Change variables and you may get by easily with a used 1024x768 75 Hz CRT. But change the variables and your only option can easily steer to strobe-backlight LCD. Not even the storied Sony FW900 CRT gives you good 1080p 120Hz, but you can get relatively crosstalk-free 1080p 120Hz with certain models of 240Hz monitors, both TN and IPS (VESA 1ms ballpark GtG10->90%).


Posted: 01 Oct 2019, 14:26
by sdx
You will be thoroughly disappointed with the CRT. Today's modern gaming LCDs outperform CRTs in almost every way. I had a Mitsubishi Diamond Pro 2070SB sitting in the closet which can do 1024x768@160hz, one day I hooked it up to compare and I immediately put it away again (now it's gone I gave it away).

Stick with LCD.


Posted: 02 Oct 2019, 10:04
by konchy
Thanks for your reply Chief,

I just received my HDMI - VGA adapter today. Will try to get a good CRT soon if I can find it. Been trying VRB for a few days, but getting a lot of eye strain. Because VRB only works at a locked brightness and it's too bright for me. Going back to gsync-vsync for the time being until hopefully I can find a decent CRT monitor.

sdx, thanks for your reply. I used to game a lot at 1024 x 768 ages ago. Hoping that I can find a CRT with better resolution with at least 75Hz.

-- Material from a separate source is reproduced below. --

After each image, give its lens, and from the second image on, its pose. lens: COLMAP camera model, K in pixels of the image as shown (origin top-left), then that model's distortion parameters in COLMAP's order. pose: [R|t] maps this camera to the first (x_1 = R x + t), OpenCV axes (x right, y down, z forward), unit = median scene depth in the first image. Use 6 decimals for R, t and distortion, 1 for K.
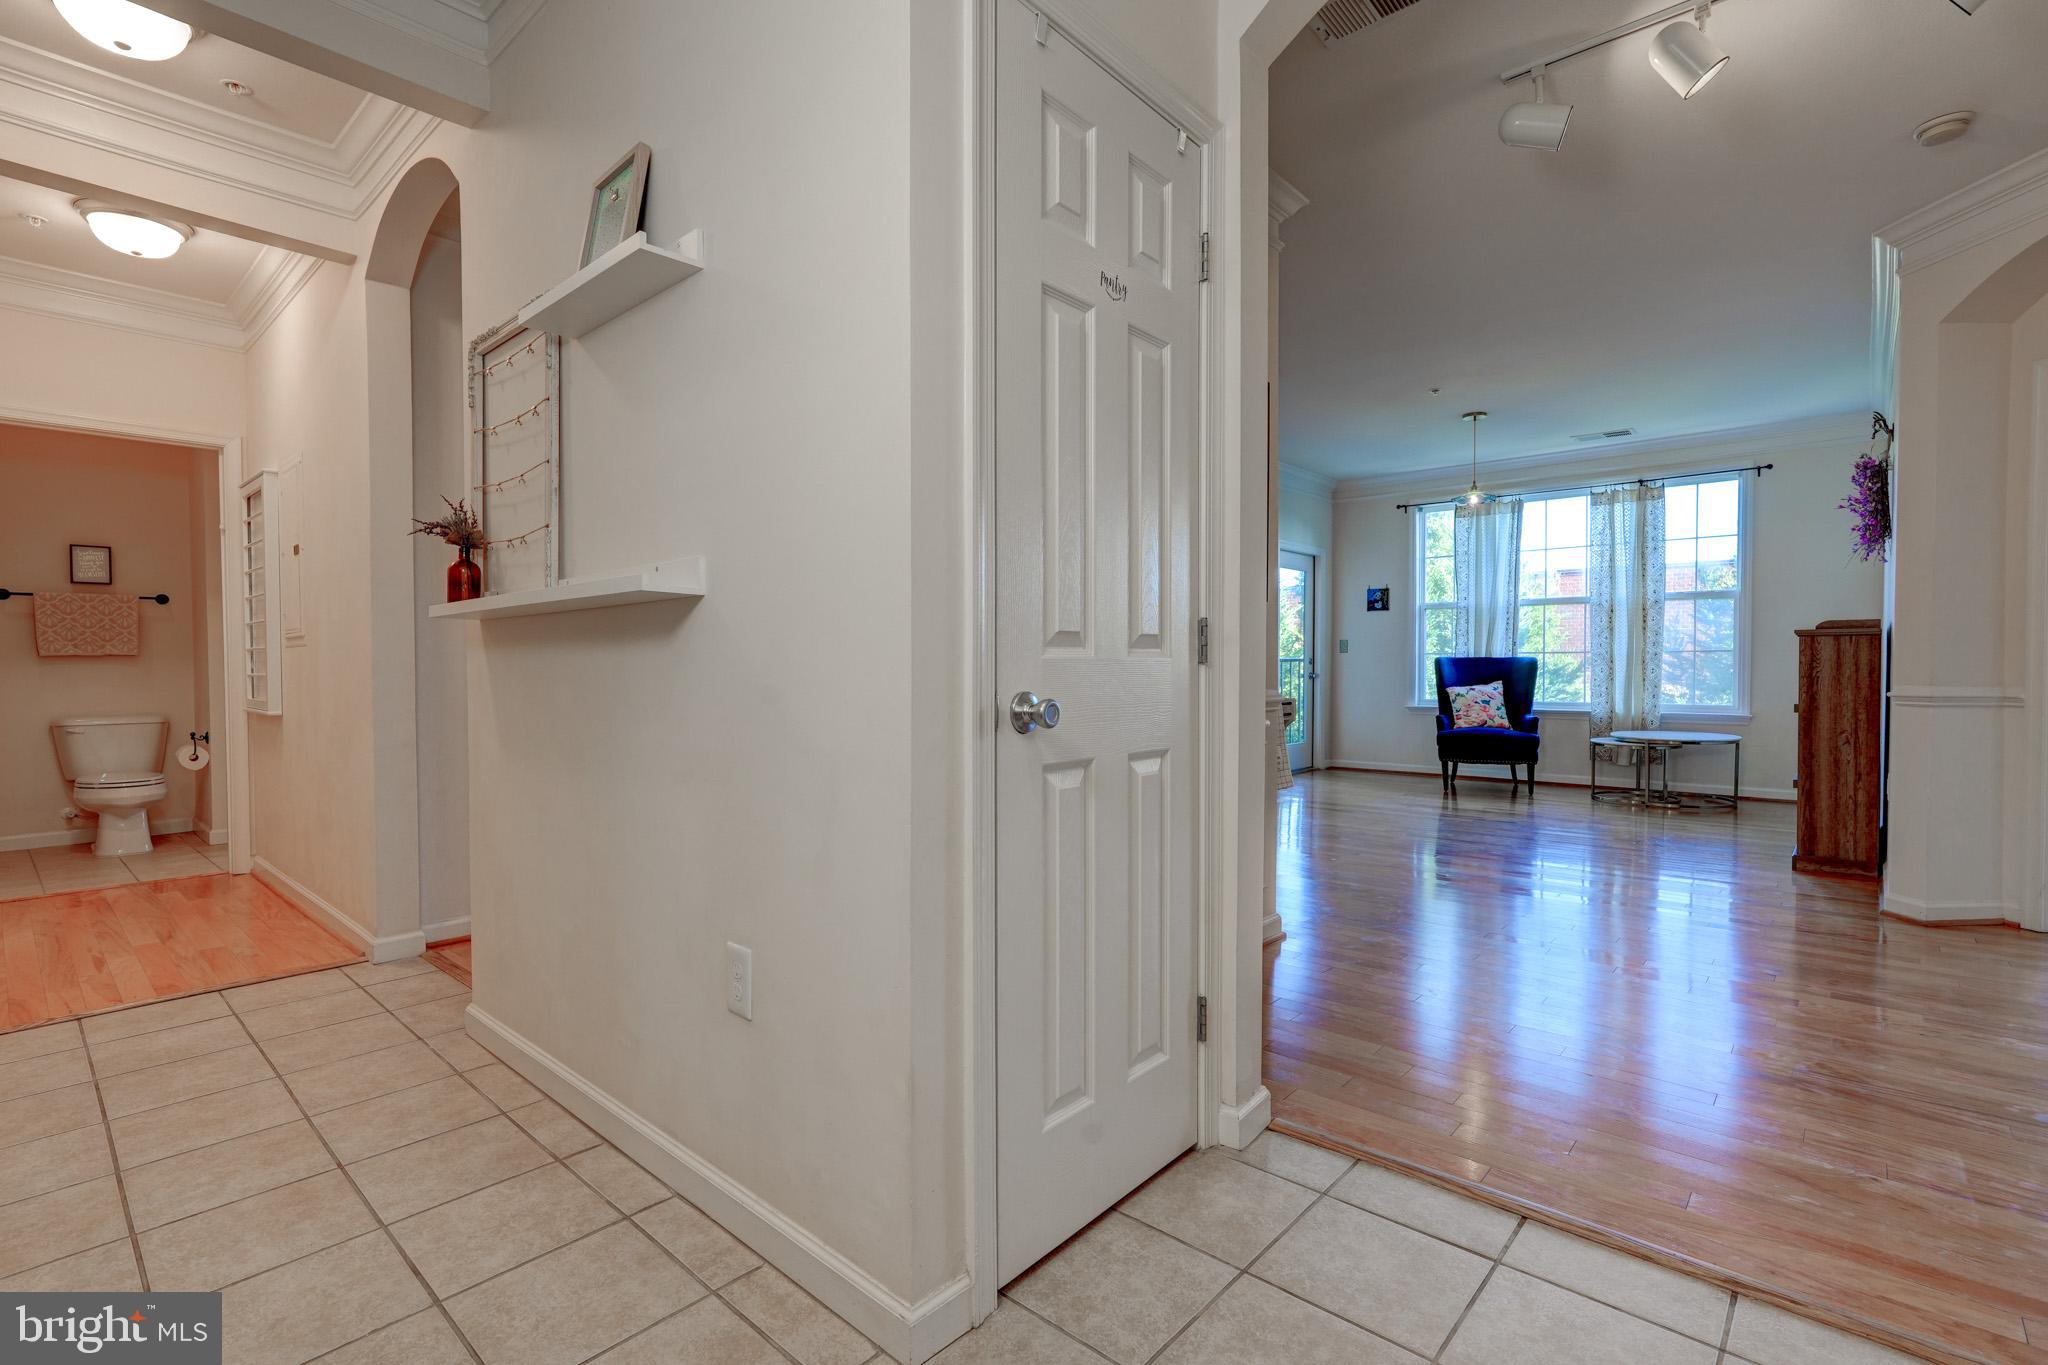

Posted: 02 Oct 2019, 19:06
by flood
RealNC wrote:Usually, CRTs are around 1600x1200@120Hz.
that corresponds to a horizontal scan rate of above 144kHz, which is no crt monitor can achieve. (highest is around 140kHz in 2070sb + rebrands, 137kHz in sony gdm f520).
konchy wrote: Will the CRT give me less motion blur than my current LCD monitor during fast flicks in FPS games such as Rainbow Six Siege?
idk what you do in rainbow six siege, but if it's an fps game where you mostly stare at the crosshair to aim, motion blur isn't going to be very different between a CRT and an LCD at similar refresh rate.

low persistence only matters when your eyes are tracking something that is moving.


Posted: 03 Oct 2019, 11:11
by RealNC
flood wrote:
RealNC wrote:Usually, CRTs are around 1600x1200@120Hz.
that corresponds to a horizontal scan rate of above 144kHz, which is no crt monitor can achieve.
I meant as maximums, not as a supported mode.